Elizabeth Wein became a household name around the bookstore where I work in 2012 when her first book, Code Name Verity, hit shelves. Our staff loved it, and it went on to win a Printz award. So with the author's accolades piling up I sat down to read her second book, Rose Under Fire.
While Rose's story is not at all related to the characters or events that take place in Code Name Verity, it's the second of what's being called the "Young Pilots Series." Rose is a pilot for the Air Transport Auxiliary during WWII, a teenage girl from Pennsylvania who loves the excitement of transporting planes in Europe but is eager for the war to end. One afternoon while flying back from a mission, she is captured by German pilots and taken to Ravensbrück, the infamous women's concentration camp in Germany. There, in order to survive she forms incredible bonds with women from all over Europe to survive under unthinkable circumstances, and eventually to escape as the war draws to a close. It's a harrowing tale of desperation and the evil but also the resilience of the human spirit.
The book is written in the form of a journal that begins well before Rose is near any danger. She describes her life as an ATA pilot and the people she knows, from her wealthy family to her friends and the soldier she dates when he's not abroad. Then she disappears suddenly on her way back to camp from her last mission, accidentally leaving her journal behind her. It's returned to a friend of hers, along with the rest of her personal effects, under the assumption that Rose is dead. The friend writes a few entries, which is what tells the reader that Rose is missing but that all hope is not lost. The war ends, soldiers come home, and tales of the horrors at places like Auschwitz and Dachau begin to surface. Finally we hear once again from Rose. From a hotel room in Paris she tells us, haltingly, the story of what happened to her after her capture.

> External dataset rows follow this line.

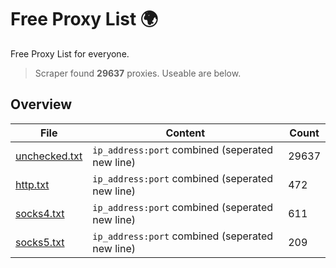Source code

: 
# Free Proxy List 🌍

Free Proxy List for everyone.
> Scraper found **29637** proxies. Useable are below.

## Overview

|File|Content|Count|
|----|-------|-----|
|[unchecked.txt](https://raw.githubusercontent.com/yemixzy/proxy-list/main/proxies/unchecked.txt)|`ip_address:port` combined (seperated new line)|29637|
|[http.txt](https://raw.githubusercontent.com/yemixzy/proxy-list/main/proxies/http.txt)|`ip_address:port` combined (seperated new line)|472|
|[socks4.txt](https://raw.githubusercontent.com/yemixzy/proxy-list/main/proxies/socks4.txt)|`ip_address:port` combined (seperated new line)|611|
|[socks5.txt](https://raw.githubusercontent.com/yemixzy/proxy-list/main/proxies/socks5.txt)|`ip_address:port` combined (seperated new line)|209|


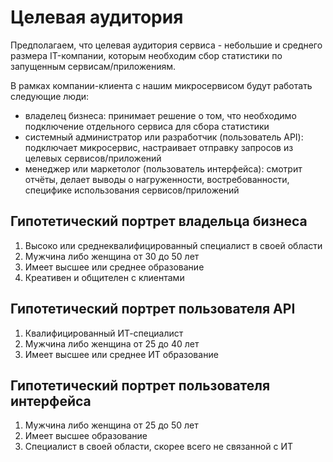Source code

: # Целевая аудитория

Предполагаем, что целевая аудитория сервиса - небольшие и среднего размера IT-компании, 
которым необходим сбор статистики по запущенным сервисам/приложениям.

В рамках компании-клиента с нашим микросервисом будут работать следующие люди:

 - владелец бизнеса: принимает решение о том, что необходимо подключение отдельного сервиса для сбора статистики
 - системный администратор или разработчик (пользователь API): подключает микросервис, настраивает отправку запросов из целевых сервисов/приложений
 - менеджер или маркетолог (пользователь интерфейса): смотрит отчёты, делает выводы о нагруженности, востребованности, специфике использования сервисов/приложений

## Гипотетический портрет владельца бизнеса

1. Высоко или среднеквалифицированный специалист в своей области
2. Мужчина либо женщина от 30 до 50 лет 
3. Имеет высшее или среднее образование
4. Креативен и общителен с клиентами

## Гипотетический портрет пользователя API

1. Квалифицированный ИТ-специалист 
2. Мужчина либо женщина от 25 до 40 лет 
3. Имеет высшее или среднее ИТ образование

## Гипотетический портрет пользователя интерфейса

1. Мужчина либо женщина от 25 до 50 лет
2. Имеет высшее образование
3. Специалист в своей области, скорее всего не связанной с ИТ
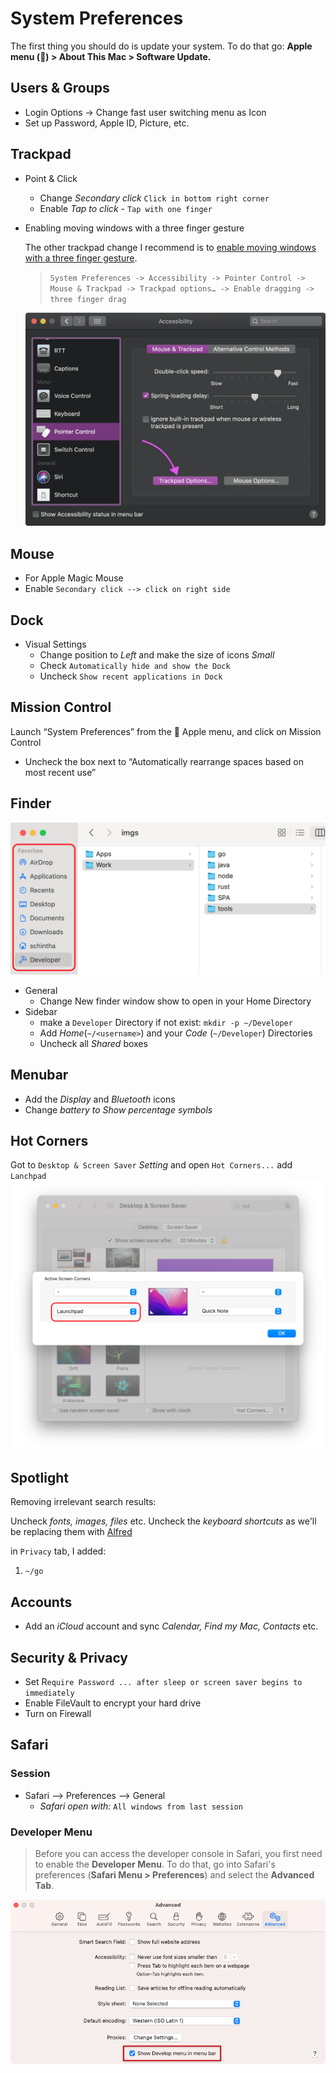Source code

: # System Preferences

The first thing you should do is update your system. To do that go: **Apple menu () > About This Mac > Software Update.**

## Users & Groups

* Login Options -> Change fast user switching menu as Icon
* Set up Password, Apple ID, Picture, etc.

## Trackpad

* Point & Click
  * Change _Secondary click_ `Click in bottom right corner`
  * Enable _Tap to click_ - `Tap with one finger`

* Enabling moving windows with a three finger gesture

  The other trackpad change I recommend is to [enable moving windows with a three finger gesture](https://support.apple.com/en-us/HT204609).
  > `System Preferences -> Accessibility -> Pointer Control -> Mouse & Trackpad -> Trackpad options… -> Enable dragging -> three finger drag`

  ![settings-three-finger-drag](../images/settings-three-finger-drag.png)

## Mouse

* For Apple Magic Mouse
* Enable `Secondary click --> click on right side`

## Dock

* Visual Settings
  * Change position to _Left_ and make the size of icons _Small_
  * Check `Automatically hide and show the Dock` 
  * Uncheck `Show recent applications in Dock`

## Mission Control 

Launch “System Preferences” from the  Apple menu, and click on Mission Control

* Uncheck the box next to “Automatically rearrange spaces based on most recent use”

## Finder

![finder-favorites](../images/finder-favorites.png)

* General
  * Change New finder window show to open in your Home Directory
* Sidebar
  * make a `Developer` Directory if not exist: `mkdir -p ~/Developer`
  * Add _Home_(`~/<username>`) and your _Code_ (`~/Developer`) Directories
  * Uncheck all _Shared_ boxes

## Menubar
* Add the _Display_ and _Bluetooth_ icons
* Change _battery to Show percentage symbols_

## Hot Corners
Got to `Desktop & Screen Saver` _Setting_ and open `Hot Corners...` add `Lanchpad`
![finder-favorites](../images/hot-corner.png)

## Spotlight

Removing irrelevant search results:

Uncheck _fonts, images, files_ etc.
Uncheck the _keyboard shortcuts_ as we'll be replacing them with [Alfred](https://www.alfredapp.com)

in `Privacy` tab, I added:
1. `~/go`



## Accounts

* Add an _iCloud_ account and sync _Calendar, Find my Mac, Contacts_ etc.

## Security & Privacy
* Set R`equire Password ... after sleep or screen saver begins to immediately`
* Enable FileVault to encrypt your hard drive
* Turn on Firewall

## Safari
### Session
* Safari --> Preferences --> General
  * _Safari open with:_ `All windows from last session`

### Developer Menu

> Before you can access the developer console in Safari, you first need to enable the **Developer Menu**. To do that, go into Safari's preferences (**Safari Menu > Preferences**) and select the **Advanced Tab**.

![safari-dev-preferences](../images/safari-dev-preferences.png)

Characters were mainly what drove this book, pushed together and pulled apart by the ebb and flow of war as it drew to a close and the Nazis began to succumb to desperation. Wein's vivid descriptions of the Polish women who underwent medical experimentation, of the wild Russian fighter pilot, of serene French matrons and the German criminals who were put in charge of other prisoners paint a brilliant tapestry of humanity, then white-wash it all with the hopeless colorlessness of war.
While interesting and emotional, I didn't feel that Rose Under Fire was nearly as cohesive a story as Code Name Verity was. It felt as though bits and pieces had just been stuck onto the beginning and the end of the main story (Roses's survival at Ravensbrück) in order to include more volume. While it's true that the "before" and "after" portions helped to provide perspective on Rose's ordeal, and the "after" portion provided some important closure, they made the story's main focus unclear as it shifted. Personally, I think that the story would have been more effective if the beginning up until Rose's last mission were omitted entirely. Removing the multiple instances of meandering that were nonessential to the story and to Rose's post-war relationships would have streamlined the story after her return from Ravensbrück as well.
My overall feeling about Rose Under Fire is that while it certainly has its merits, the story went in too many directions and tried to include too many interesting asides to be completely effective. The third installment of the Young Pilots Series, entitled Black Dove, White Raven will be released in March. Both Code Name Verity and Rose Under Fire are available now through your favorite local independent bookstore.